--- Brief ---
Exactly the lines starting at the line containing "25: (422, 64, 6.51)" and ending at the line containing "63: (135, 101, 2.34)" are to be written out from the listing below, both included.
#####
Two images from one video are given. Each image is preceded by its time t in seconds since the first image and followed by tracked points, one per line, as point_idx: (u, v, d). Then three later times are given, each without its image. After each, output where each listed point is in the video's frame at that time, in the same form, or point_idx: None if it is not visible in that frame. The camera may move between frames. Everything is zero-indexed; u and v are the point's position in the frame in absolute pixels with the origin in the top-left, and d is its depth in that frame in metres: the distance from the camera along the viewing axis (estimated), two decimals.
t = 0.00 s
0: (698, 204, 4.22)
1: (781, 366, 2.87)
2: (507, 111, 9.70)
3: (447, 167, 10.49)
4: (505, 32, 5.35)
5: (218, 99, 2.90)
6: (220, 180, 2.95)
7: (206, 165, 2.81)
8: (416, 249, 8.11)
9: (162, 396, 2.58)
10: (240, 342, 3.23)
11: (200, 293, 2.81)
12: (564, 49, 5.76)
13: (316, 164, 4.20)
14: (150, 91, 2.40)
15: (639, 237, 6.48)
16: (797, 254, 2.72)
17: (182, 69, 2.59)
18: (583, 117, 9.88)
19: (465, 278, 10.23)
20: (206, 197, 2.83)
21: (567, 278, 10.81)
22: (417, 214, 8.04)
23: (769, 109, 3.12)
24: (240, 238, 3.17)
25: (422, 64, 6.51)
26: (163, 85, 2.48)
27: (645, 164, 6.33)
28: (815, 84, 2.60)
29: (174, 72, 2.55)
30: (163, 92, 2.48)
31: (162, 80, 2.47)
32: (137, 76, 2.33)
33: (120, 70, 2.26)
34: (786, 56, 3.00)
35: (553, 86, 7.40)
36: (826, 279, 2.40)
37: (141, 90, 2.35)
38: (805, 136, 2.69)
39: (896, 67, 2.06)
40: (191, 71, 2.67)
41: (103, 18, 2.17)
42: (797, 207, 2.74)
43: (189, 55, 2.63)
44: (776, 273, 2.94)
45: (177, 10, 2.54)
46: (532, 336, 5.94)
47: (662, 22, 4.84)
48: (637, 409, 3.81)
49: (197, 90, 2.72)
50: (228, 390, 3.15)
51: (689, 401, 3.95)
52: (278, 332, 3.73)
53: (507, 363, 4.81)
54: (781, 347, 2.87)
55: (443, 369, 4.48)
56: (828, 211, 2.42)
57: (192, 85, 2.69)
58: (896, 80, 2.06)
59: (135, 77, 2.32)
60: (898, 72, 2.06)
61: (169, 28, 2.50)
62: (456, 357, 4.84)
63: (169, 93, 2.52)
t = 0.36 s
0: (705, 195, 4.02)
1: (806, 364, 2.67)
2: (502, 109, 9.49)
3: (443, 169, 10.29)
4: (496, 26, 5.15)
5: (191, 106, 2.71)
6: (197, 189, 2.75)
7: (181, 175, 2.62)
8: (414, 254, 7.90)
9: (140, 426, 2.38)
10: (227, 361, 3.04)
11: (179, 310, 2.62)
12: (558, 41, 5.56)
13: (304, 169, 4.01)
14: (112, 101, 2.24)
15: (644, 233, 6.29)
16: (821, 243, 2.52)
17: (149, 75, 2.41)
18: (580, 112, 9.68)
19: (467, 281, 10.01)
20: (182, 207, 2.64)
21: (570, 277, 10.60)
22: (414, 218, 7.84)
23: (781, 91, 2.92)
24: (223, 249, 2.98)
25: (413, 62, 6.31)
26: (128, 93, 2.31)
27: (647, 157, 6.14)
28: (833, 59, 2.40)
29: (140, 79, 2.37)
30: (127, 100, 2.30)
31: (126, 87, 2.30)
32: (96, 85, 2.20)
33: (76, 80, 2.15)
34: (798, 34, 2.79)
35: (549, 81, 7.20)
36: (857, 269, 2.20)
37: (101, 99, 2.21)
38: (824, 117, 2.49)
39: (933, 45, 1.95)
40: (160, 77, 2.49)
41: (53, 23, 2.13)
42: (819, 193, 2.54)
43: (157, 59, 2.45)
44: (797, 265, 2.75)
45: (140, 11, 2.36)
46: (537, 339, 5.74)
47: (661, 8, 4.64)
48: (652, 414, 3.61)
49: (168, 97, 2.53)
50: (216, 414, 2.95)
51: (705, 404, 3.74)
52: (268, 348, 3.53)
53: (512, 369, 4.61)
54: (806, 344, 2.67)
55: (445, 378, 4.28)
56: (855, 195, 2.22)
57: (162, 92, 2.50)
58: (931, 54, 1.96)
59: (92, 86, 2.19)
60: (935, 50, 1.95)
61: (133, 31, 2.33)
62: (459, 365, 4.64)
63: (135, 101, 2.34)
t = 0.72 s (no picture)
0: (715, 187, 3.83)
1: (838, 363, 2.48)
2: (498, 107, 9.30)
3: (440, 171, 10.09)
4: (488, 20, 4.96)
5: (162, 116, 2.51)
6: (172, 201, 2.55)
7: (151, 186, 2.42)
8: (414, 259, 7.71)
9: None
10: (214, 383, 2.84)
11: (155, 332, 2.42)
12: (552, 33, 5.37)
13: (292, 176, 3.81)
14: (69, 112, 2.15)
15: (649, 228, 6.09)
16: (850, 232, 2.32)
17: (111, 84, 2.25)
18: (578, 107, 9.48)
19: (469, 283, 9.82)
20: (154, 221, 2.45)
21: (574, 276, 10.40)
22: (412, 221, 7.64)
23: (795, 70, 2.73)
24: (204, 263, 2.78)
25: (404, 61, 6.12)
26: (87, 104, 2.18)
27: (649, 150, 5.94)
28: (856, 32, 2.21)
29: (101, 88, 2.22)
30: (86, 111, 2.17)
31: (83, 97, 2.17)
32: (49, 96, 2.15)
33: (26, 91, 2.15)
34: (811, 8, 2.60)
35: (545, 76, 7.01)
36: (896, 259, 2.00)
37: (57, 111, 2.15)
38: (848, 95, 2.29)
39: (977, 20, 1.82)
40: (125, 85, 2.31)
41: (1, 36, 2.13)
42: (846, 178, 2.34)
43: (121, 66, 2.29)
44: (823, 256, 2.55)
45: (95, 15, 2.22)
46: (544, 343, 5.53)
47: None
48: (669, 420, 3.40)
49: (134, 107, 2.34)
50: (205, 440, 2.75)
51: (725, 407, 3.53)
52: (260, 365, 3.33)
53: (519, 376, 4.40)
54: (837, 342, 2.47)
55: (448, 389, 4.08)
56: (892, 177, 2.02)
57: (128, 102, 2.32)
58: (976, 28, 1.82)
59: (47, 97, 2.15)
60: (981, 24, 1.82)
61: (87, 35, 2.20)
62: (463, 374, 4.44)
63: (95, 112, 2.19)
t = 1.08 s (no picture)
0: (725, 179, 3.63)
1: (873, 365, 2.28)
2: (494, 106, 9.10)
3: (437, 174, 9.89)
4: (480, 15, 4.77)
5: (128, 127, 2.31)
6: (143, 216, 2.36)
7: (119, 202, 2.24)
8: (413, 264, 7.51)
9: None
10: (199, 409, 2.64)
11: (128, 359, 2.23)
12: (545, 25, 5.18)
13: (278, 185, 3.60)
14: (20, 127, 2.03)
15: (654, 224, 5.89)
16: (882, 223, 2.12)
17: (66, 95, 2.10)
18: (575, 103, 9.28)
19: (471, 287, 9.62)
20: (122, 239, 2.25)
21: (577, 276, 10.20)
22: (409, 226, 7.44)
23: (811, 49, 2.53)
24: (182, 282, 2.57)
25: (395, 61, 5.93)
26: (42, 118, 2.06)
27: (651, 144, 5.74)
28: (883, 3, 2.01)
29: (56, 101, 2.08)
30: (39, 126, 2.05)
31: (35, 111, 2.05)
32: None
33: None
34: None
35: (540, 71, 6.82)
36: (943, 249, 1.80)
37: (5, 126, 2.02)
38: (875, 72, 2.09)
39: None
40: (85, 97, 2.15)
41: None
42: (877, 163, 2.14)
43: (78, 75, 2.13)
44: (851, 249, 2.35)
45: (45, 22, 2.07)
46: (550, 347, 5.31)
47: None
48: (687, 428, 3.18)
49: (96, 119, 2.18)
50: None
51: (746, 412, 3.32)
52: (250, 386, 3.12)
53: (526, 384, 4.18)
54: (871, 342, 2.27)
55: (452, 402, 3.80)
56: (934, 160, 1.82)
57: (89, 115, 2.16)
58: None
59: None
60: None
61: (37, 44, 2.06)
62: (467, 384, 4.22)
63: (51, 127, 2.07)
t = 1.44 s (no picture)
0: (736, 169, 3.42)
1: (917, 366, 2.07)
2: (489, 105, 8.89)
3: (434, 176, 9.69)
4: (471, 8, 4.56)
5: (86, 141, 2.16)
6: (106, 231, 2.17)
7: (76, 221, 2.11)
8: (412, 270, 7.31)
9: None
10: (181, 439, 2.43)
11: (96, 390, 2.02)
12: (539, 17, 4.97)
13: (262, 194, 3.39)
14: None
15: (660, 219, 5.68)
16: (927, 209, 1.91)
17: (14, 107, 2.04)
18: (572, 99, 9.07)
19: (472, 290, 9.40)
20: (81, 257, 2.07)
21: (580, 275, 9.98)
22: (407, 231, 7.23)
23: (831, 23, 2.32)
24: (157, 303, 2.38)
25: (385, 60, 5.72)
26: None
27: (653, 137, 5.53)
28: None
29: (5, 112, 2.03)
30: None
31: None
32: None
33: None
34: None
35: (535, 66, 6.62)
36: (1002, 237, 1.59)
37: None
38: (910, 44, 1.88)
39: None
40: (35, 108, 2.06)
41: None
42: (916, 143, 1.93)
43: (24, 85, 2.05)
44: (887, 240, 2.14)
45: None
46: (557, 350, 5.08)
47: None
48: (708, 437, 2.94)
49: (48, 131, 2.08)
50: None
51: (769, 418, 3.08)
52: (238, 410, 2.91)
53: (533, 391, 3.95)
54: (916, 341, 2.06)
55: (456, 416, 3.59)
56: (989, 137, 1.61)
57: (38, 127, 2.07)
#####
--- The answer ---
25: (422, 64, 6.51)
26: (163, 85, 2.48)
27: (645, 164, 6.33)
28: (815, 84, 2.60)
29: (174, 72, 2.55)
30: (163, 92, 2.48)
31: (162, 80, 2.47)
32: (137, 76, 2.33)
33: (120, 70, 2.26)
34: (786, 56, 3.00)
35: (553, 86, 7.40)
36: (826, 279, 2.40)
37: (141, 90, 2.35)
38: (805, 136, 2.69)
39: (896, 67, 2.06)
40: (191, 71, 2.67)
41: (103, 18, 2.17)
42: (797, 207, 2.74)
43: (189, 55, 2.63)
44: (776, 273, 2.94)
45: (177, 10, 2.54)
46: (532, 336, 5.94)
47: (662, 22, 4.84)
48: (637, 409, 3.81)
49: (197, 90, 2.72)
50: (228, 390, 3.15)
51: (689, 401, 3.95)
52: (278, 332, 3.73)
53: (507, 363, 4.81)
54: (781, 347, 2.87)
55: (443, 369, 4.48)
56: (828, 211, 2.42)
57: (192, 85, 2.69)
58: (896, 80, 2.06)
59: (135, 77, 2.32)
60: (898, 72, 2.06)
61: (169, 28, 2.50)
62: (456, 357, 4.84)
63: (169, 93, 2.52)
t = 0.36 s
0: (705, 195, 4.02)
1: (806, 364, 2.67)
2: (502, 109, 9.49)
3: (443, 169, 10.29)
4: (496, 26, 5.15)
5: (191, 106, 2.71)
6: (197, 189, 2.75)
7: (181, 175, 2.62)
8: (414, 254, 7.90)
9: (140, 426, 2.38)
10: (227, 361, 3.04)
11: (179, 310, 2.62)
12: (558, 41, 5.56)
13: (304, 169, 4.01)
14: (112, 101, 2.24)
15: (644, 233, 6.29)
16: (821, 243, 2.52)
17: (149, 75, 2.41)
18: (580, 112, 9.68)
19: (467, 281, 10.01)
20: (182, 207, 2.64)
21: (570, 277, 10.60)
22: (414, 218, 7.84)
23: (781, 91, 2.92)
24: (223, 249, 2.98)
25: (413, 62, 6.31)
26: (128, 93, 2.31)
27: (647, 157, 6.14)
28: (833, 59, 2.40)
29: (140, 79, 2.37)
30: (127, 100, 2.30)
31: (126, 87, 2.30)
32: (96, 85, 2.20)
33: (76, 80, 2.15)
34: (798, 34, 2.79)
35: (549, 81, 7.20)
36: (857, 269, 2.20)
37: (101, 99, 2.21)
38: (824, 117, 2.49)
39: (933, 45, 1.95)
40: (160, 77, 2.49)
41: (53, 23, 2.13)
42: (819, 193, 2.54)
43: (157, 59, 2.45)
44: (797, 265, 2.75)
45: (140, 11, 2.36)
46: (537, 339, 5.74)
47: (661, 8, 4.64)
48: (652, 414, 3.61)
49: (168, 97, 2.53)
50: (216, 414, 2.95)
51: (705, 404, 3.74)
52: (268, 348, 3.53)
53: (512, 369, 4.61)
54: (806, 344, 2.67)
55: (445, 378, 4.28)
56: (855, 195, 2.22)
57: (162, 92, 2.50)
58: (931, 54, 1.96)
59: (92, 86, 2.19)
60: (935, 50, 1.95)
61: (133, 31, 2.33)
62: (459, 365, 4.64)
63: (135, 101, 2.34)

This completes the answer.